Struggling New York Giants right tackle Evan Neal chided his detractors in a chat with NJ Advance Media on Wednesday, encouraging them to “boo louder,” among other things, before retracting his remarks in a social media post hours later.
Neal, the seventh-overall pick in the 2022 NFL Draft out of Alabama, was a part of the Giants offensive line in their 24-3 loss to the Seattle Seahawks on Monday night. The line allowed 11 sacks. He jokingly gestured for the home crowd to deliver more of the verbal vitriol during halftime in response to their boos.
“They were booing us, so I said, ‘Boo louder!'” Neal told NJ Advance Media on Wednesday, before insisting that the opinions of his critics was not among his concerns.
“Why would a lion concern himself with the opinion of a sheep? … The person that’s commenting on my performance, what does he do?” Neal said. “Flip hot dogs and hamburgers somewhere?”
In the interview, Neal added that the Giants’ booing demonstrated that part of the supporters were “fair-weather” and “bandwagoners.” Last season, New York went 9-7-1 and won a playoff game, but in its two home games this year—both of which were in prime time—the Knicks have been outscored 64-3. The Giants’ 18 sacks in their opening two home games are the most by any club in their opening two home games since sacks tracking began.
In a letter published on Wednesday night to X, formerly Twitter, Neal subsequently expressed regret for his remarks, stating,
“I am wrong for lashing out at the fans who are just as passionate and frustrated as I am. I let my frustrations in my play + desire to win get the best of me. I had no right to make light of anyone’s job and I deeply regret the things I said.
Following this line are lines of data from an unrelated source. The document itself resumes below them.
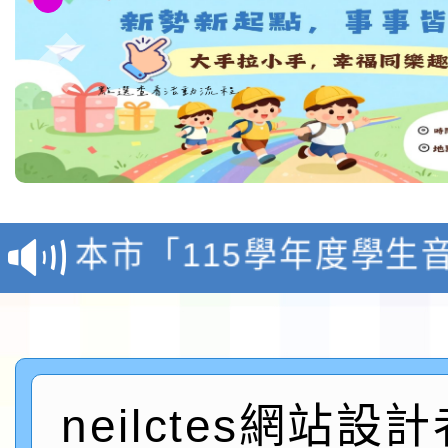
檢送「桃園市115學年
賽實施要點」1份
本市「115學年度學生
程安排一案
「桃園市補助參觀特色
展演活動實施計畫」11
社團法人中華民國畫廊
請一案
026 ART TAIPEI
neilctes網站設
本校115學年度第1學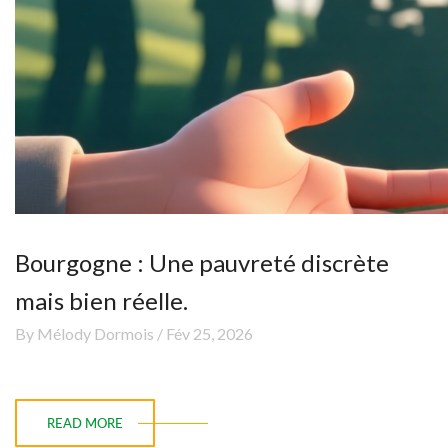
Bourgogne : Une pauvreté discrète
mais bien réelle.
By Mélody Dormois / Fév 25, 2026
READ MORE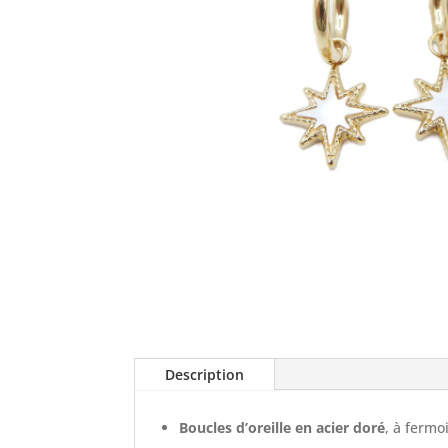
Description
Boucles d’oreille en acier doré
, à fermo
“We are working day in and day out to grow as a team and this was an unnecessary distraction. I apologize.”
Neal, who argued in the interview that he is improving after a difficult rookie season, gave up a team-high seven pressures against the Seahawks on Monday, according to Pro Football Focus. This season, he has taken 20 total pressures. Neal ranks 39th out of 65 qualified tackles with an 84.8% pass block victory percentage.
The young lineman is now being scrutinized as a result. In his second season, the Giants really needed him to improve because the interior of the line already had significant issues.
Neal, who acknowledged that he frequently sees negative social media comments because he is tagged, insisted that he is not particularly interested in the views of others.
“Most critics really don’t understand the game of football to the level that we understand it in this building,” he said. “So why would a lion concern himself with the opinion of a sheep? I’m just going to focus on Evan — and getting better. I honestly do not care what anybody has to say about Evan Neal, because they’re going to talk anyway.
“At the end of the day, I put a lot of good things on film. But people are going to go and find the bad reps, and that’s what they’re going to highlight. That’s what they’re going to put out there. I can’t control that. So why should I care?”